• SOURCE DOCUMENT
State Machine | Sortie

Sortie maintains two layers of state for every issue it processes. The orchestration state tracks whether the orchestrator has claimed the issue and what it is doing with it. The run attempt phase tracks where a single agent invocation stands within its lifecycle. These are independent from tracker states (To Do, In Progress) — they are Sortie's internal bookkeeping.

See also: WORKFLOW.md configuration for active_states, terminal_states, and handoff_state; error reference for error kinds that trigger retries; CLI reference for --dry-run mode that simulates dispatch without launching agents; dashboard reference for real-time visibility into orchestration state.

Orchestration states¶

Every issue known to the orchestrator is in exactly one of five states. The orchestrator is the single authority for these transitions — no other component mutates scheduling state.

• SOURCE DATA
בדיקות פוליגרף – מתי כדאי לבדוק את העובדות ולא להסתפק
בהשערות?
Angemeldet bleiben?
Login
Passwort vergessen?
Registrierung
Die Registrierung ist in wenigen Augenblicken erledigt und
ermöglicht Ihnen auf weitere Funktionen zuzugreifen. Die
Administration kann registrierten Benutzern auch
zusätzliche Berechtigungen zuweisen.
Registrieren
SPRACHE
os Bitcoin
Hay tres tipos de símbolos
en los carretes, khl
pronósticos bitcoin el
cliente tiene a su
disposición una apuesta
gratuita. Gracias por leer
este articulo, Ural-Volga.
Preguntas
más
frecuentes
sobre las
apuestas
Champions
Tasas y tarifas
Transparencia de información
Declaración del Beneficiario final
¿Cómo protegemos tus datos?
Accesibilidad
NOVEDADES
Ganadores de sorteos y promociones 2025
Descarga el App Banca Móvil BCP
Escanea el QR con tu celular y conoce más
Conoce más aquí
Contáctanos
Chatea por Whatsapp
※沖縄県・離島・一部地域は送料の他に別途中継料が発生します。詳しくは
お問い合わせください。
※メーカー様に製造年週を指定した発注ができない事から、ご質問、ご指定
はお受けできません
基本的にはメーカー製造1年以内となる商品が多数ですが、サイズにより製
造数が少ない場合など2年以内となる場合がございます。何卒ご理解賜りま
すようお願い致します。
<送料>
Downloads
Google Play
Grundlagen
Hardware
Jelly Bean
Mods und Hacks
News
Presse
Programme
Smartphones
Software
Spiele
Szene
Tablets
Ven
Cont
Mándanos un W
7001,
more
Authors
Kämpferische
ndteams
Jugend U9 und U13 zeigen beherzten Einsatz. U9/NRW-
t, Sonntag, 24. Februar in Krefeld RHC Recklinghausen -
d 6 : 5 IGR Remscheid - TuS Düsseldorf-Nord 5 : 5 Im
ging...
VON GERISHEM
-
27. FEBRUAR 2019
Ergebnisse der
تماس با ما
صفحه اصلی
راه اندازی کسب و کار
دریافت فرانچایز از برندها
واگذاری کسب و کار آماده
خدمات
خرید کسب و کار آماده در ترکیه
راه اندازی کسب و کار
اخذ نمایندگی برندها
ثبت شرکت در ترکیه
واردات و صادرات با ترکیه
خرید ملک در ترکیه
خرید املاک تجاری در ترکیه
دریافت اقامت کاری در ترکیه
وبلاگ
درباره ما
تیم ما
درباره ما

• TASKS AND EXERCISES
1. Answer from the Sortie state machine page:
(a) In how many orchestration states can an issue known to the orchestrator be?
(b) What does the run attempt phase track?
(c) Which reference does the page cite for the --dry-run mode?
2. Lay out every line of the records as a numbered list, and leave out any blank lines.
The Sortie state machine page and the records have no connection to each other.

• SOLVED TASKS
1.
(a) Exactly one of five states.
(b) Where a single agent invocation stands within its lifecycle.
(c) The CLI reference.

2.
1. בדיקות פוליגרף – מתי כדאי לבדוק את העובדות ולא להסתפק
2. בהשערות?
3. Angemeldet bleiben?
4. Login
5. Passwort vergessen?
6. Registrierung
7. Die Registrierung ist in wenigen Augenblicken erledigt und
8. ermöglicht Ihnen auf weitere Funktionen zuzugreifen. Die
9. Administration kann registrierten Benutzern auch
10. zusätzliche Berechtigungen zuweisen.
11. Registrieren
12. SPRACHE
13. os Bitcoin
14. Hay tres tipos de símbolos
15. en los carretes, khl
16. pronósticos bitcoin el
17. cliente tiene a su
18. disposición una apuesta
19. gratuita. Gracias por leer
20. este articulo, Ural-Volga.
21. Preguntas
22. más
23. frecuentes
24. sobre las
25. apuestas
26. Champions
27. Tasas y tarifas
28. Transparencia de información
29. Declaración del Beneficiario final
30. ¿Cómo protegemos tus datos?
31. Accesibilidad
32. NOVEDADES
33. Ganadores de sorteos y promociones 2025
34. Descarga el App Banca Móvil BCP
35. Escanea el QR con tu celular y conoce más
36. Conoce más aquí
37. Contáctanos
38. Chatea por Whatsapp
39. ※沖縄県・離島・一部地域は送料の他に別途中継料が発生します。詳しくは
40. お問い合わせください。
41. ※メーカー様に製造年週を指定した発注ができない事から、ご質問、ご指定
42. はお受けできません
43. 基本的にはメーカー製造1年以内となる商品が多数ですが、サイズにより製
44. 造数が少ない場合など2年以内となる場合がございます。何卒ご理解賜りま
45. すようお願い致します。
46. <送料>
47. Downloads
48. Google Play
49. Grundlagen
50. Hardware
51. Jelly Bean
52. Mods und Hacks
53. News
54. Presse
55. Programme
56. Smartphones
57. Software
58. Spiele
59. Szene
60. Tablets
61. Ven
62. Cont
63. Mándanos un W
64. 7001,
65. more
66. Authors
67. Kämpferische
68. ndteams
69. Jugend U9 und U13 zeigen beherzten Einsatz. U9/NRW-
70. t, Sonntag, 24. Februar in Krefeld RHC Recklinghausen -
71. d 6 : 5 IGR Remscheid - TuS Düsseldorf-Nord 5 : 5 Im
72. ging...
73. VON GERISHEM
74. -
75. 27. FEBRUAR 2019
76. Ergebnisse der
77. تماس با ما
78. صفحه اصلی
79. راه اندازی کسب و کار
80. دریافت فرانچایز از برندها
81. واگذاری کسب و کار آماده
82. خدمات
83. خرید کسب و کار آماده در ترکیه
84. راه اندازی کسب و کار
85. اخذ نمایندگی برندها
86. ثبت شرکت در ترکیه
87. واردات و صادرات با ترکیه
88. خرید ملک در ترکیه
89. خرید املاک تجاری در ترکیه
90. دریافت اقامت کاری در ترکیه
91. وبلاگ
92. درباره ما
93. تیم ما
94. درباره ما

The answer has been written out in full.